* _Study questions_
- 1) In the article on the Hail, Caesar! soundtrack, who wrote the original song "No Dames"?
- 2) Using the article on the Hail, Caesar! soundtrack, decide whether each statement is true: (a) Mondo released a vinyl edition of the album on May 6, 2016; (b) the album contains 30 tracks; (c) the score was recorded only in Los Angeles.
- 3) Go on with the article on the Hail, Caesar! soundtrack, picking up after its final sentence.

* _Text provided_
┄┄┄┄┄┄┄┄┄┄┄┄┄┄┄┄┄┄┄┄

Soundtrack album by Carter Burwell
- Released: February 5, 2016
- Recorded: 2014–2016
- Studio: Sony Scoring Stage, Culver City, California
- Genre: Film score; film soundtrack;
- Length: 42:44
- Label: Back Lot Music

Carter Burwell chronology
| The Finest Hours (2016) | Hail, Caesar (2016) | The Founder (2017) |

= Hail, Caesar! (soundtrack) =

Hail, Caesar! (Original Motion Picture Soundtrack) is the soundtrack to the 2016 film Hail, Caesar! directed by Joel and Ethan Coen. The album features an original score composed by Carter Burwell and musical numbers. The soundtrack was released through Back Lot Music on February 5, 2016.

== Development ==
Hail, Caesar! features a film-within-a-film narrative of multiple films from various genres as the film's story takes place in a Hollywood backlot and featured various musical sequences, including a tap dance number. According to Burwell, "the themes that I'm writing for the movie have to relate to the themes of the movies within the movie" and tying all those themes to become the music of a single film, was a challenge. Scoring all the films had led Burwell researched a lot regarding the musical structure and narrative. He studied Miklós Rózsa's scores for Quo Vadis (1951) and Ben-Hur (1959), who felt that he invented his idea of music around the time of common era. The approach for his score needed to have a recurring melody that appear in different guises in the films that threads the storylines even though it appeared in individual subplots of the film. The score was recorded in multiple phases in New York and Los Angeles. Henry Krieger and Willie Reale wrote the original song "No Dames" performed by Channing Tatum.

== Release ==
Back Lot Music, the in-house label of Universal Pictures, announced the soundtrack in December 2015. The album featured 26 tracks, that included musical numbers and was released day-and-date with the film on February 5, 2016 on digital download and physical formats. Mondo released the vinyl edition of the album on May 6, 2016.

== Reception ==
Peter Suderman of Vox wrote that Burwell "gives Hail, Caesar! a vibe that is both contemplative and ironic". Dan Jolin of Empire also complimented Burwell's contribution to the film as one of an "astonishing technical achievement". Charlotte O'Sullivan of Evening Standard stated that "Carter Burwell pushes the envelope with a cracking show tune as well as a typically soulful, bluegrass dirge." Ryan Lambie of Den of Geek wrote "Carter Burwell’s music has a similarly widescreen quality which runs amusingly counter to the movie’s slapstick cynicism". Jake Cole of Slant Magazine described it as "alternately epic and jazzy score".

┄┄┄┄┄┄┄┄┄┄┄┄┄┄┄┄┄┄┄┄

(Lists of joint positions)
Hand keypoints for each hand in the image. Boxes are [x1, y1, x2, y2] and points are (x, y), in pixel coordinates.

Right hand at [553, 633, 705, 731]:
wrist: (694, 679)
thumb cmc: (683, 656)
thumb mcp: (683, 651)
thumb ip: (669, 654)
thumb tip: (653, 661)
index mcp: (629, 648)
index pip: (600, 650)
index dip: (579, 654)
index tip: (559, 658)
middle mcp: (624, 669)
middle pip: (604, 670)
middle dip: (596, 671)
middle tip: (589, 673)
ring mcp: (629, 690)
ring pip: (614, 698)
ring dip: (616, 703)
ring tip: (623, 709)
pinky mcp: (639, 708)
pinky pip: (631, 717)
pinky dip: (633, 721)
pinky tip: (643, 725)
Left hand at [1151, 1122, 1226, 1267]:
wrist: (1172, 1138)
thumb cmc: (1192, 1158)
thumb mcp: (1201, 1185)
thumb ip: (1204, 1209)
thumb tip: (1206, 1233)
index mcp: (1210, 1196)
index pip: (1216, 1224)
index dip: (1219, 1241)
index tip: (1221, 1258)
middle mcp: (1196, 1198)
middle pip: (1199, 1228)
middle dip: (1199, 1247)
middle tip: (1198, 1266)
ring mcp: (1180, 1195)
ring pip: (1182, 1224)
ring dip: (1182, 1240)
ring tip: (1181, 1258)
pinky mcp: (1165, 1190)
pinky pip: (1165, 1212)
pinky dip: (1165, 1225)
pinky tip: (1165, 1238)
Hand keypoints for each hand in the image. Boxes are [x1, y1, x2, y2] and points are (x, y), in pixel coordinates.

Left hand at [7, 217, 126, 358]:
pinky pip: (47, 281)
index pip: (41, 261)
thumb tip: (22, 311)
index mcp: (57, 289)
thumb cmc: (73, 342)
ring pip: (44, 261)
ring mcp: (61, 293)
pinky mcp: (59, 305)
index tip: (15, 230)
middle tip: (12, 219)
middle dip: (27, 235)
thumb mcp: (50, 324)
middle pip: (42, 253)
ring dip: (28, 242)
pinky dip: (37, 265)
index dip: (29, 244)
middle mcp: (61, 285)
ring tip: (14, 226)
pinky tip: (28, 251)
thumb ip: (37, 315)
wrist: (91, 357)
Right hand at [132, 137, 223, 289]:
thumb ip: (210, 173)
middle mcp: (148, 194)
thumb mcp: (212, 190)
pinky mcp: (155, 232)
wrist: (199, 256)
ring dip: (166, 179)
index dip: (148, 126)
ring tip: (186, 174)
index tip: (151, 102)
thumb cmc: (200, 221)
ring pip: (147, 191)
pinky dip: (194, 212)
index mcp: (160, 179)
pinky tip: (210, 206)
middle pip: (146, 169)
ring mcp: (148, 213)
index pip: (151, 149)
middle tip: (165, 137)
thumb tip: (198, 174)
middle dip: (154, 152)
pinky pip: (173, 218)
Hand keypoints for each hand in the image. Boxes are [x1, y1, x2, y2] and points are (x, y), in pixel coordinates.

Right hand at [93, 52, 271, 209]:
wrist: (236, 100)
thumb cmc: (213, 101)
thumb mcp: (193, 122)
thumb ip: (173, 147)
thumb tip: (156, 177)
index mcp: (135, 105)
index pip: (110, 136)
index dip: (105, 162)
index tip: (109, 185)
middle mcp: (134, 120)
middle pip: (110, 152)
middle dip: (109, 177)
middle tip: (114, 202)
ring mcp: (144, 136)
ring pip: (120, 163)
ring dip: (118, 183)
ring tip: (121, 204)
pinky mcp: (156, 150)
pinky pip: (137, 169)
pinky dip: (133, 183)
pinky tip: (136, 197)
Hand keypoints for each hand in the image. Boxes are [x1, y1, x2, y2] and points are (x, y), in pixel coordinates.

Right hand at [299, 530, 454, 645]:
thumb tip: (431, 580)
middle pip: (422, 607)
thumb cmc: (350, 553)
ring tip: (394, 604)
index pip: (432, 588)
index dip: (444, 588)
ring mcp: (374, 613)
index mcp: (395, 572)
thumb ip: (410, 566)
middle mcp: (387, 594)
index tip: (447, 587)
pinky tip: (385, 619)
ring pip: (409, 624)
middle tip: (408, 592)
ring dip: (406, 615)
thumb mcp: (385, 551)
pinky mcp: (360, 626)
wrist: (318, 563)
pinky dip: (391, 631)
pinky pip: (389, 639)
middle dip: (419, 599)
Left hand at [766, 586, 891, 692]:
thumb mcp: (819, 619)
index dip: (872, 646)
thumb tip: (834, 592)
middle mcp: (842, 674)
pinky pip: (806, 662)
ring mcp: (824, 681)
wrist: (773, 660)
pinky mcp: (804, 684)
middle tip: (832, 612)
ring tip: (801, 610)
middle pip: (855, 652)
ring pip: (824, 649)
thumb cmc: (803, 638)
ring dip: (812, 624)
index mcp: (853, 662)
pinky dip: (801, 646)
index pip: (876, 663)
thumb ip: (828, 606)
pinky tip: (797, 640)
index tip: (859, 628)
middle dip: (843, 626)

┄┄┄┄┄┄┄┄┄┄┄┄┄┄┄┄┄┄┄┄

* _Exercise answers_
- 1) Henry Krieger and Willie Reale

- 2)
(a) Yes: "Mondo released the vinyl edition of the album on May 6, 2016."
(b) No: "The album featured 26 tracks"
(c) No: "The score was recorded in multiple phases in New York and Los Angeles."

- 3)
== Track listing ==

Hail, Caesar! (Original Motion Picture Soundtrack) track listing
| No. | Title | Writer(s) | Performer(s) | Length |
|---|---|---|---|---|
| 1. | "Fiat Lux" |  |  | 1:19 |
| 2. | "5Am" |  |  | 0:57 |
| 3. | "Hail Caesar!" |  |  | 2:56 |
| 4. | "Baird Hijacked" |  |  | 0:38 |
| 5. | "Hobie and Whitey" |  |  | 0:52 |
| 6. | "Jonah's Daughter" |  |  | 2:54 |
| 7. | "Comrades Convene" |  |  | 0:58 |
| 8. | "The Cattle Call" | Tex Owens | Eddy Arnold | 2:54 |
| 9. | "Malibu Safe House" |  |  | 0:28 |
| 10. | "No Dames" | Henry Krieger; Willie Reale; | Channing Tatum | 4:24 |
| 11. | "The Hands of Communists" |  |  | 0:36 |
| 12. | "Little Eddie" |  |  | 0:39 |
| 13. | "Our Father" | Daniel Elder; Nikolaï Kedrov Sr.; | Ascention Church Choir (conducted by Feodor Stroganov and Svetlana Serafimovich) | 2:05 |
| 14. | "Lazy Ol' Moon Overture" |  |  | 0:32 |
| 15. | "Lazy Ol' Moon" |  |  | 1:13 |
| 16. | "The Glory of Love" |  |  | 2:15 |
| 17. | "Song of India" |  |  | 1:08 |
| 18. | "In Pursuit of the Future" |  |  | 2:04 |
| 19. | "Slavery and Suffering" | Traditional | The Red Army Choir | 4:14 |
| 20. | "Soviet Man" |  |  | 1:01 |
| 21. | "Denizens of the City" |  |  | 1:02 |
| 22. | "Silverman Sax" |  |  | 0:41 |
| 23. | "Faith God Damn It" |  |  | 2:35 |
| 24. | "Back to the Backlot" |  |  | 0:25 |
| 25. | "Behold" |  |  | 0:52 |
| 26. | "Echelons Song" | Alexander Vasilyevich Alexandrov | The Red Army Choir | 3:02 |
| Total length: |  |  |  | 42:44 |

== Accolades ==

Accolades for Hail, Caesar! (Original Motion Picture Soundtrack)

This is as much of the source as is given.